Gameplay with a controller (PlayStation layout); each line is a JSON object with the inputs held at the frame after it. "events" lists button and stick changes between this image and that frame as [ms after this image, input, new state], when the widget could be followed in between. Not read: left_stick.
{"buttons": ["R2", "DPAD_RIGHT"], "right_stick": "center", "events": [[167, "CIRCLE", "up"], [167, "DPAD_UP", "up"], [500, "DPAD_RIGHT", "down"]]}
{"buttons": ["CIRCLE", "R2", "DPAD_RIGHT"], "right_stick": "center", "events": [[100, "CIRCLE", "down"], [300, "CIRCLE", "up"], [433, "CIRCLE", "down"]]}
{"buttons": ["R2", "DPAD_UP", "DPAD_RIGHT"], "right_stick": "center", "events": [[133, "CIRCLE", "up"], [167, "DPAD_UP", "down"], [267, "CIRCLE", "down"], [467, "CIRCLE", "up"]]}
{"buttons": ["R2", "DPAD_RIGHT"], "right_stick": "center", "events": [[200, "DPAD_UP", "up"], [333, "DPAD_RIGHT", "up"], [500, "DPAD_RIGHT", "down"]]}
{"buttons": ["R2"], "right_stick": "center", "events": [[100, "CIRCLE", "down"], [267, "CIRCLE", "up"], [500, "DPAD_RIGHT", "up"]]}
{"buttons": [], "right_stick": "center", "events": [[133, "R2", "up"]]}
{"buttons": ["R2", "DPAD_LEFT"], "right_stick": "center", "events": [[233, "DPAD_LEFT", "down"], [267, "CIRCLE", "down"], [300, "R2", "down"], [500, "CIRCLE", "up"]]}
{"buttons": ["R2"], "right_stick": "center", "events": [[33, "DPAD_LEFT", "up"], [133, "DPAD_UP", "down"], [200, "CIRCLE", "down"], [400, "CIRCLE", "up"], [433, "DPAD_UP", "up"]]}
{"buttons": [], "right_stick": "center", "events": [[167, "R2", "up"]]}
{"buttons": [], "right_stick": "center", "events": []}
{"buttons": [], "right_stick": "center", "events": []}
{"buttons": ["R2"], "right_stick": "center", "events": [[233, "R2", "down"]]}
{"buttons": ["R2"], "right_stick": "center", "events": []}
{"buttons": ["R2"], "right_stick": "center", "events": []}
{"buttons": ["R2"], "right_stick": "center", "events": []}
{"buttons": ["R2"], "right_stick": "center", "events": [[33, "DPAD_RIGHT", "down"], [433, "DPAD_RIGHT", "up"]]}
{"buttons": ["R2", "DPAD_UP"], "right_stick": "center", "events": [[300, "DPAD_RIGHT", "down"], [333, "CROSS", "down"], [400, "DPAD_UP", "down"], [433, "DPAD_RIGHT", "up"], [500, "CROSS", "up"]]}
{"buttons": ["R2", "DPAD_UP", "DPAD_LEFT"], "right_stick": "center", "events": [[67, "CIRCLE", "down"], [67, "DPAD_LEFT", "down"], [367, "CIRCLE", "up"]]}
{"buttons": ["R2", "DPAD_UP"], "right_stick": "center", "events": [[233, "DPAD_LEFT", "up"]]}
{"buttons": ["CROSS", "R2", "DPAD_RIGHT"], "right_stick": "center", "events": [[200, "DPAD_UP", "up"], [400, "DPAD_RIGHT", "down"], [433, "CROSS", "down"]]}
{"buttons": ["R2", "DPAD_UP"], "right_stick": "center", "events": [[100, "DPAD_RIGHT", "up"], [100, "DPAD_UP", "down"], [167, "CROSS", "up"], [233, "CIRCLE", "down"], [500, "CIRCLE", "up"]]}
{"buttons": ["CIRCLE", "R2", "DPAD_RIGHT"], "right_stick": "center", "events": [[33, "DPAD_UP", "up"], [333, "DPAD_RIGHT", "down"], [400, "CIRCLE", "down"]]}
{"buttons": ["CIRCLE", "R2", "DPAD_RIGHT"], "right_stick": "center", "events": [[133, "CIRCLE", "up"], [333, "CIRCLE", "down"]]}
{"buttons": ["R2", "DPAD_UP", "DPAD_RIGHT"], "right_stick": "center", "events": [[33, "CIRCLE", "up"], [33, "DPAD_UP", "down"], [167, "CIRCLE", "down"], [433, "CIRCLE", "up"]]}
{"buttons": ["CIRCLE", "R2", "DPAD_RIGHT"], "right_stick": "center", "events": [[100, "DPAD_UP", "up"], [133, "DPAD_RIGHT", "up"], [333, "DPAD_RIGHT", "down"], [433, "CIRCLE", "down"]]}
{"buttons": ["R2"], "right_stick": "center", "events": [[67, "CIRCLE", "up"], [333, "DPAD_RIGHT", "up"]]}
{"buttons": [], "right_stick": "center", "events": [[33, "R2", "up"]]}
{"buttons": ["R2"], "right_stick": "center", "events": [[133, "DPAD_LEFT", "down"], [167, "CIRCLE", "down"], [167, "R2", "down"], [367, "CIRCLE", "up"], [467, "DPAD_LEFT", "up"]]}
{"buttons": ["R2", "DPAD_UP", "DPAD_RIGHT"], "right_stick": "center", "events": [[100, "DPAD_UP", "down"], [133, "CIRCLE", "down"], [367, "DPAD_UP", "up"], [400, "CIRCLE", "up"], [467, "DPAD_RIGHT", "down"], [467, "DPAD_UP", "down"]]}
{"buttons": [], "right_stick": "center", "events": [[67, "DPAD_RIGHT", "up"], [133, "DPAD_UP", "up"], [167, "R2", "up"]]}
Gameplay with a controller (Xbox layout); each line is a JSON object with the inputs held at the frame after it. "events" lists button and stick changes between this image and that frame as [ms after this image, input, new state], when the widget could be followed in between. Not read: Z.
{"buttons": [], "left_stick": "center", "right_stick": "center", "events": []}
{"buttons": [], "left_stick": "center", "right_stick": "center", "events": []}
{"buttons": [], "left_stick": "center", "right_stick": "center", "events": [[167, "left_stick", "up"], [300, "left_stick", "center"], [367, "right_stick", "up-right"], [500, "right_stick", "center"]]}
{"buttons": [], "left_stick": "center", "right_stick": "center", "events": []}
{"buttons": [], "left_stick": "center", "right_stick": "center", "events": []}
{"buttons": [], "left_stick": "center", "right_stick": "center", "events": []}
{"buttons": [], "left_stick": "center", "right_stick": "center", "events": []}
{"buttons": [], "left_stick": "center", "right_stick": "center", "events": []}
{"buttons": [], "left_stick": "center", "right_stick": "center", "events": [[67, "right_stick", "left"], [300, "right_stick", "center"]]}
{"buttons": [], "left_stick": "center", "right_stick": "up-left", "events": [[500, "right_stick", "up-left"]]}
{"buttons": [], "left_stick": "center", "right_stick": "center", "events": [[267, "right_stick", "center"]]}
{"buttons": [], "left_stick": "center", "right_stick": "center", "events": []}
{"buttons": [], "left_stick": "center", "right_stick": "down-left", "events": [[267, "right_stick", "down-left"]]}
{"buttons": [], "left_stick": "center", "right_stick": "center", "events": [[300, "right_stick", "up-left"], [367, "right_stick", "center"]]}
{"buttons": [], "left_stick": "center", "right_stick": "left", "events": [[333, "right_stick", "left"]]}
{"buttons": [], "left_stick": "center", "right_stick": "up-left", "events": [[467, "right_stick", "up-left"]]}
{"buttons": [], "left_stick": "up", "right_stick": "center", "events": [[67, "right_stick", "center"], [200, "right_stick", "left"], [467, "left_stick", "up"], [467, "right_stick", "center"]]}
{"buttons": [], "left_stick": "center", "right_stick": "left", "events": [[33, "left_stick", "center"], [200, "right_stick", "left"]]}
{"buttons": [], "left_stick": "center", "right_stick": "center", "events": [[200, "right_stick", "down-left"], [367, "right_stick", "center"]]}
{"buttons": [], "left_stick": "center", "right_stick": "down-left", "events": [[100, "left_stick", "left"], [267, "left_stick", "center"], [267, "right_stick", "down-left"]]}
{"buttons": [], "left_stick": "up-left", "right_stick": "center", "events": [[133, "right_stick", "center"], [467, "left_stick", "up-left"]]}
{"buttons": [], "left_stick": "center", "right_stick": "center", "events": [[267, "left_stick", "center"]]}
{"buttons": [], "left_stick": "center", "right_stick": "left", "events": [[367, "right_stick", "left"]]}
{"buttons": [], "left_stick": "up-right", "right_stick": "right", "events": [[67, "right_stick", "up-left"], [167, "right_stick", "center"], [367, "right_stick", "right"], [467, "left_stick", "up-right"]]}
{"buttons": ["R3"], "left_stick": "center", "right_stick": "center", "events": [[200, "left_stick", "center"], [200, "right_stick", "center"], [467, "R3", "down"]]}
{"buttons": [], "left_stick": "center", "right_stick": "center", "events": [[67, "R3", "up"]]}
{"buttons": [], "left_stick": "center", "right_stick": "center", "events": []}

- The task -
Return, in full, every line of these entries that holds "widget".

- Solution for this exercise -
Gameplay with a controller (PlayStation layout); each line is a JSON object with the inputs held at the frame after it. "events" lists button and stick changes between this image and that frame as [ms after this image, input, new state], when the widget could be followed in between. Not read: left_stick.
Gameplay with a controller (Xbox layout); each line is a JSON object with the inputs held at the frame after it. "events" lists button and stick changes between this image and that frame as [ms after this image, input, new state], when the widget could be followed in between. Not read: Z.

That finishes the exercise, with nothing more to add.